One weakness of the Dvoretzky–Kiefer–Wolfowitz bands is that their coverage probability is lower near the median of the distribution while higher near the tails. However, these bands very easily capture where the true CDF may lie.
From the convergence of the Empirical CDF, [4], it has been shown that
\[ n \hat{F}_{n} \left( x \right) \sim \text{Binom}\left( n, F \left( x \right) \right) \]
We can use our preferred method of constructing a CI for a binomial success probability to obtain a point-wise CI for \(F(x)\). Note that our point-estimate for the true CDF in these intervals will be the Empirical CDF. We will try to construct an exact Clopper-Pearson CI because it is conservative.
Note that the Hyndman and Fan (1996) Type 8 Estimate of the p-quantile uses two order statistics. Therefore, our point-estimate of the p-quantile corresponds to not one, but to two order statistics. There is thus no obvious way to map our estimate back to a single order statistic. We choose the larger of the two order statistics to give an upward bias to our confidence interval. We feel that it is a greater cause for concern if the actual p-quantile is above the upper bound than if it is below the lower bound.
k = floor(num_days*p + (p + 1)/3) + 1 # k is the index for the larger order stat
# Get the upper and lower bounds on the true CDF corresponding to k.
CDF_bounds = get_clopper_pearson(x = k, n = num_days, alpha = 0.05)
# Transform the bounds obtained above into quantiles of daily total loss using the Hyndman and Fan (1996) type 8 quantile estimator.
CI = data.frame(Method = "Binomial CI on ECDF",
Nominal_Coverage_Probability = 1 - alpha,
LB = round(quantile(x = total_loss, probs = CDF_bounds[1], type = 8, names = FALSE), 2),
UB = round(quantile(x = total_loss, probs = CDF_bounds[2], type = 8, names = FALSE), 2),
row.names = NULL
)
We are 95% confident that the 0.8-quantile lies between $30,000 and $34,250.

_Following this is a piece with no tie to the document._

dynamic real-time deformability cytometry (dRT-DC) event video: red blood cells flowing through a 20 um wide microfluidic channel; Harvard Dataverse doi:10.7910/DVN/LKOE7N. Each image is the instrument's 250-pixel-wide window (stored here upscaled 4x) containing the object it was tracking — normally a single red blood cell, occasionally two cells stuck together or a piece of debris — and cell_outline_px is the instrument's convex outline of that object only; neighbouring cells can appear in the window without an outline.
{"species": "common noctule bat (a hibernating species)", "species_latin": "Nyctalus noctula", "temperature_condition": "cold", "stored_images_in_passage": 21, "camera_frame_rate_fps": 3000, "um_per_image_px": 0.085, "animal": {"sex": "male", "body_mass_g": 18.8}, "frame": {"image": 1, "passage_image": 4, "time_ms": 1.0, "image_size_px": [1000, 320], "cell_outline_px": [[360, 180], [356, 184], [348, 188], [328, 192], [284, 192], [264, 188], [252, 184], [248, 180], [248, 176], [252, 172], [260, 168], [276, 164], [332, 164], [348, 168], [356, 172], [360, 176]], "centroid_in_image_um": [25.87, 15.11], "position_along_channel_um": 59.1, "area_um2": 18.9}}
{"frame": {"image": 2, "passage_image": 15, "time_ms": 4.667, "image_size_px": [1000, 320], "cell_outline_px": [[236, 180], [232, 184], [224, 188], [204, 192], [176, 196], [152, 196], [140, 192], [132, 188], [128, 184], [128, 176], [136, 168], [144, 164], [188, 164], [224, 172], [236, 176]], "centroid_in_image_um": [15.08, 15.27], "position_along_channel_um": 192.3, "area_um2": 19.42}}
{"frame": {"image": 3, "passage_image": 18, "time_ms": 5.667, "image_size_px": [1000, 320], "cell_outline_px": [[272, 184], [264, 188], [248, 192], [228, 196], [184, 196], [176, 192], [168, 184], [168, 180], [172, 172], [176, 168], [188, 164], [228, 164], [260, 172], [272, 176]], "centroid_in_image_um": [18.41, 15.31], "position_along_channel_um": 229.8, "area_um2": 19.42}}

# This function takes a vector of numeric sample data and finds the estimate of the p-quantile of the corresponding population according to the method of Ivan Frohne and Rob J Hyndman.
find_qp = function(data, i, p) {
quantile(data[i], p, type = 8) # Approximately median-unbiased
}
# Reduce the number of replications to speed up computation time.
R = 1e4
cpus_on_machine = detectCores()
bootstrap_results_1 = boot(data = total_loss, statistic = find_qp, p = p, R = R, sim = "ordinary", parallel = "snow", ncpus = cpus_on_machine)
alpha = 0.05
CI[2, "Method"] = "Percentile Bootstrap"
CI[2, "Nominal_Coverage_Probability"] = 1 - alpha
CI[2, "LB"] = round(quantile(bootstrap_results_1$t[,1], p = alpha/2, type = 8, names = FALSE), 0)
CI[2, "UB"] = round(quantile(bootstrap_results_1$t[,1], p = 1 - alpha/2, type = 8, names = FALSE), 0)
hist(bootstrap_results_1$t[,1], xlim = c(2.8e4, 3.6e4), nclass = 30, xlab = paste0(p, "-Quantile of Resampled Total Loss"), main = paste0("Percentile Bootstrap Estimate of ", p, "-Quantile of Total Loss\nR = ", R))
abline(v = CI[2, "LB"], col = "red")
abline(v = CI[2, "UB"], col = "red")
This compares favorably with the CI obtained using the Empirical CDF.
# We can also get a Basic Bootstrap CI for comparison.
CI[3, "Method"] = "Basic Bootstrap"
CI[3, "Nominal_Coverage_Probability"] = 1 - alpha
CI[3, "LB"] = 2 * p_quantile - round(quantile(bootstrap_results_1$t[,1], p = 1 - alpha/2, type = 8, names = FALSE), 0)
CI[3, "UB"] = 2 * p_quantile - round(quantile(bootstrap_results_1$t[,1], p = alpha/2, type = 8, names = FALSE), 0)
Method | Nominal Coverage Probability | LB | UB | Length | Shape |
---|---|---|---|---|---|
Binomial CI on ECDF | 0.95 | 30000 | 34250 | 4250 | 2.04 |
Percentile Bootstrap | 0.95 | 30000 | 34000 | 4000 | 1.86 |
Basic Bootstrap | 0.95 | 28800 | 32800 | 4000 | 0.54 |